I've been wanting to purchase Celsius but whenever I attempt to purchase on line, the site advises that the product cannot be shipped/sold in Texas. What gives?


----------



## Ecks from Tex (Apr 26, 2018)

Are you sure the supplier is not just out of stock? (ie, do your own and that pest solutions website)


----------



## gregorywilliams100 (Oct 3, 2017)

Not as far as I can ascertain. They show to have it in stock, and I have looked at many web-sites. I thought maybe it had something to do with having to be a licensed something or another. If you have been able to purchase, please let me know.


----------



## Cheesetoast (May 1, 2018)

I wasn't able to get it shipped to Texas when I ordered it through Amazon, but I just received my order when I placed it through https://www.lawnandpestcontrolsupply.com/products/celsius-wg-herbicide-10-oz


----------



## Ecks from Tex (Apr 26, 2018)

gregorywilliams100 said:


> Not as far as I can ascertain. They show to have it in stock, and I have looked at many web-sites. I thought maybe it had something to do with having to be a licensed something or another. If you have been able to purchase, please let me know.
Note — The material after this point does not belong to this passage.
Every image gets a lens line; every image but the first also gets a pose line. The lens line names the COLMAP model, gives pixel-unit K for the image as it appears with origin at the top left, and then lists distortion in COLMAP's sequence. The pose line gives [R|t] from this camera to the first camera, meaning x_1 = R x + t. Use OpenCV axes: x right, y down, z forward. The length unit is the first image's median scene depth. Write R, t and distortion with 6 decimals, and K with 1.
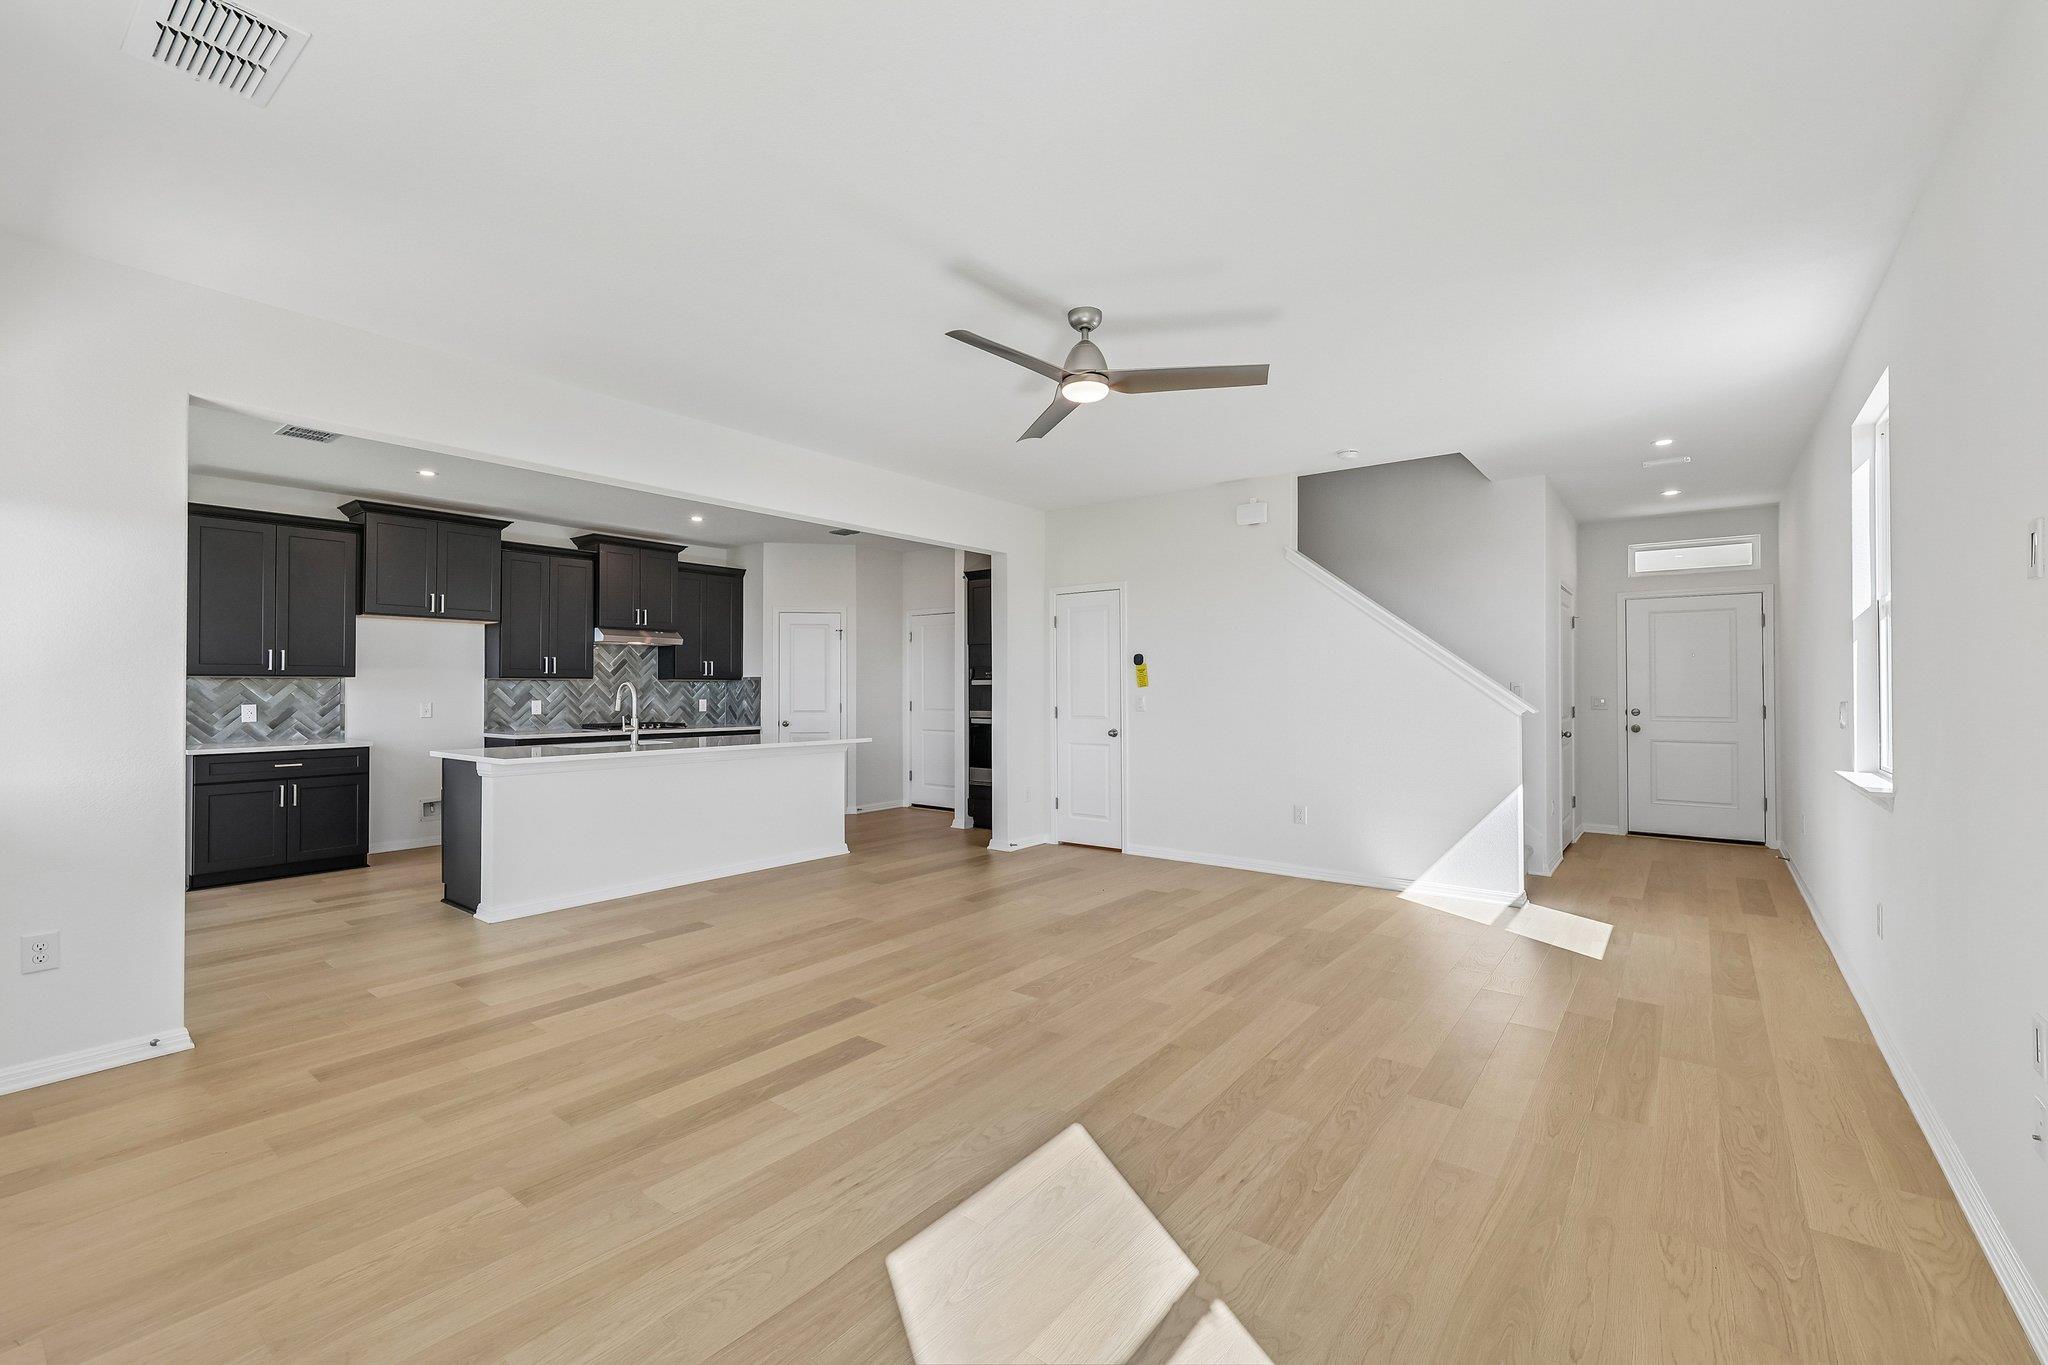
lens RADIAL K [[862.2, 0, 1036.3], [0, 862.2, 676.6], [0, 0, 1]] dist [-0.002148, -0.000195]
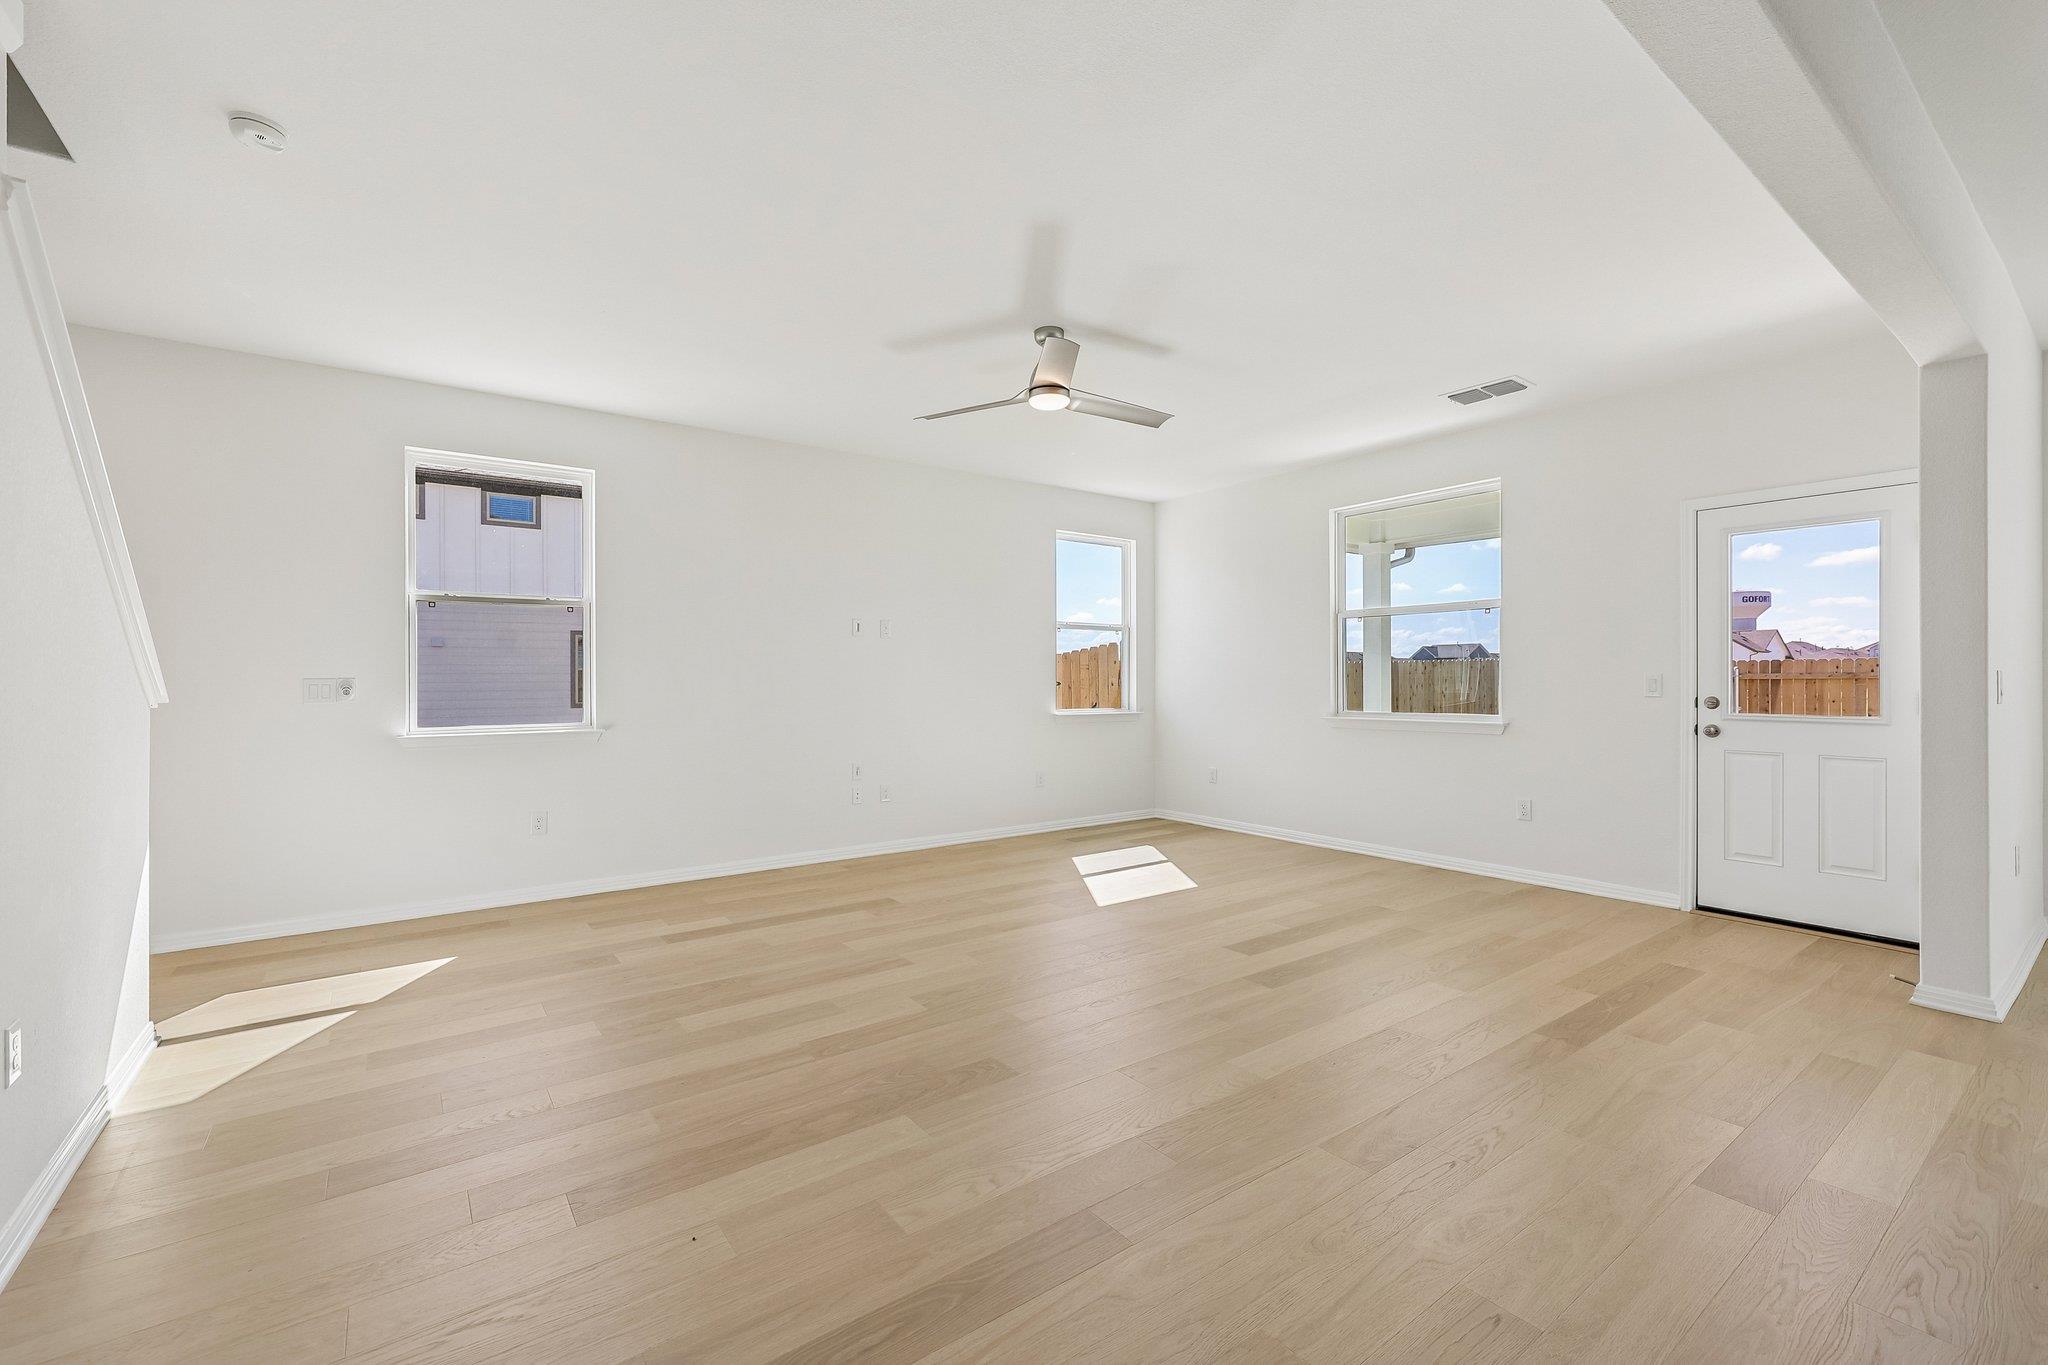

I am having to re-up on Celsius and Blindside and experienced the same thing. Doyourown website says Celsius is out of stock. I was not sure why it could not ship to my location, but I just went to another reputable site and found some. I actually just ordered Celsius from a seller on Ebay; they had it marked down to $99.


----------



## gardencityboy (Mar 8, 2018)

I recently bought it from here. No issues shipping to TX https://www.lawnandpestcontrolsuppl...bIARaNV5m-5G1peUoIAm_M1pGSBPbV4caAoUsEALw_wcB


----------



## gregorywilliams100 (Oct 3, 2017)

"Cheesetoast," thanks much for the link. Case closed, purchased and shown as accepted!


----------



## gregorywilliams100 (Oct 3, 2017)

"Gardencityboy," just bought it from the place you linked, thanks.


----------



## Llano Estacado (Jul 18, 2017)

My local SiteOne has it as of yesterday. I think its an Amazon issue because I ran into it yesterday as well.


----------



## rhanna (Jun 7, 2017)

Ecks from Tex said:


> gregorywilliams100 said:
> 
> 
> > Not as far as I can ascertain. They show to have it in stock, and I have looked at many web-sites. I thought maybe it had something to do with having to be a licensed something or another. If you have been able to purchase, please let me know.
> ...


I purchased a bottle on ebay a couple of weeks ago and the seller shipped it in a regular envelop. The package was very damaged and USPS had to seal it in some kind of ziplock bag. It didn't seem to effect the bottle thankfully. 
I ended up spraying my yard yesterday and noticed May 2017 on the bottle. I tried to ask in another thread what that date meant because it looks like to me that they sold me old Celsius and I'm sure this stuff has a shelf life.


----------